**Exercise:**
Rewrite the extracted text in these records with "kwasten" changed to "penselen" and everything else kept the same. Leave the pictures out of your answer.

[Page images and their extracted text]
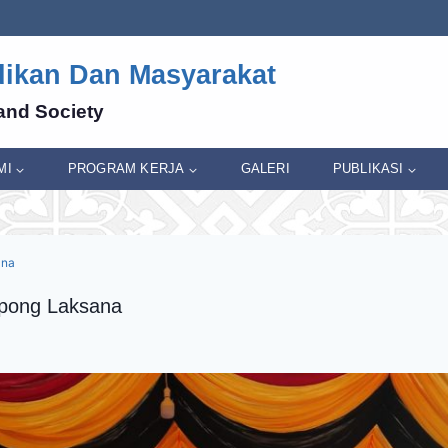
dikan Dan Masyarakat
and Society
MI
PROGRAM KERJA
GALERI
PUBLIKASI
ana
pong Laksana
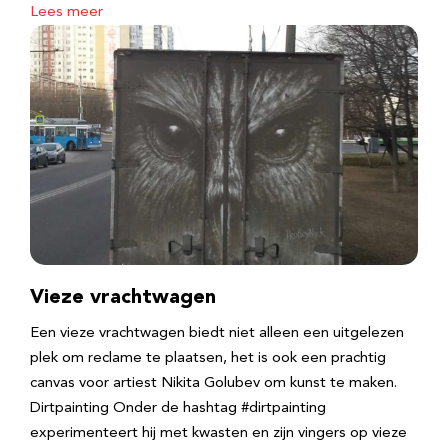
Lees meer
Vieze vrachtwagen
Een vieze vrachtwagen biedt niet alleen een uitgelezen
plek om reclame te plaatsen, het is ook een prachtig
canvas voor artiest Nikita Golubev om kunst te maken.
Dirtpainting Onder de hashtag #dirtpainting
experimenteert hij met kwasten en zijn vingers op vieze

**Solution to this exercise:**
dikan Dan Masyarakat
and Society
MI
PROGRAM KERJA
GALERI
PUBLIKASI
ana
pong Laksana
Lees meer
Vieze vrachtwagen
Een vieze vrachtwagen biedt niet alleen een uitgelezen
plek om reclame te plaatsen, het is ook een prachtig
canvas voor artiest Nikita Golubev om kunst te maken.
Dirtpainting Onder de hashtag #dirtpainting
experimenteert hij met penselen en zijn vingers op vieze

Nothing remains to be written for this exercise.